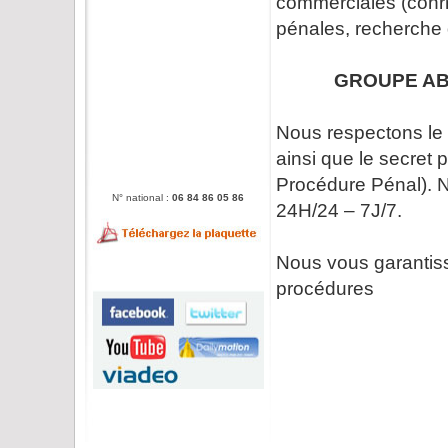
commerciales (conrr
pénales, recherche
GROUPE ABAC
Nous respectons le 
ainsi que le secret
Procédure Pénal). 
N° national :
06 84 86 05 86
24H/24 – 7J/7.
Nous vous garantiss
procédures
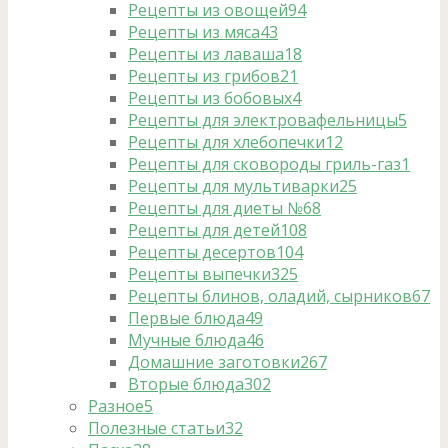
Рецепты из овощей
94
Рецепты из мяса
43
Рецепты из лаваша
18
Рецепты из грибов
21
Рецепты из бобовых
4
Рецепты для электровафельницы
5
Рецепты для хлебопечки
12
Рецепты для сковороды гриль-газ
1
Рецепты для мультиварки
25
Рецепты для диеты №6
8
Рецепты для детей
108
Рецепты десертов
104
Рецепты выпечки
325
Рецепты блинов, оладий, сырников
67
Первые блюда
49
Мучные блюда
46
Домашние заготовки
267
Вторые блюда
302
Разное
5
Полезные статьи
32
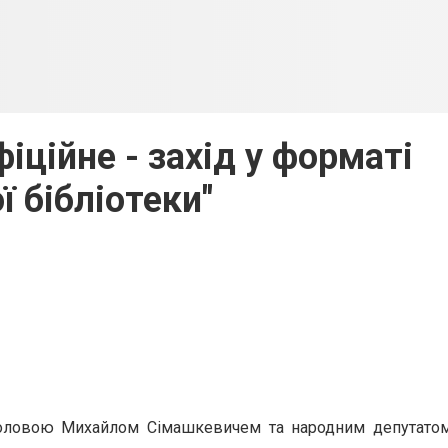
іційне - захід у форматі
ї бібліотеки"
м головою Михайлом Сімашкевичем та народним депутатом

_WORK INSTRUCTION_
Reproduce every line of text in the listing above word for word, in the same order, and leave out the pictures.

_RESPONSE_
commerciales (conrr
pénales, recherche
GROUPE ABAC
Nous respectons le 
ainsi que le secret
Procédure Pénal). 
N° national :
06 84 86 05 86
24H/24 – 7J/7.
Nous vous garantiss
procédures
Рецепты из овощей
94
Рецепты из мяса
43
Рецепты из лаваша
18
Рецепты из грибов
21
Рецепты из бобовых
4
Рецепты для электровафельницы
5
Рецепты для хлебопечки
12
Рецепты для сковороды гриль-газ
1
Рецепты для мультиварки
25
Рецепты для диеты №6
8
Рецепты для детей
108
Рецепты десертов
104
Рецепты выпечки
325
Рецепты блинов, оладий, сырников
67
Первые блюда
49
Мучные блюда
46
Домашние заготовки
267
Вторые блюда
302
Разное
5
Полезные статьи
32
іційне - захід у форматі
ї бібліотеки"
м головою Михайлом Сімашкевичем та народним депутатом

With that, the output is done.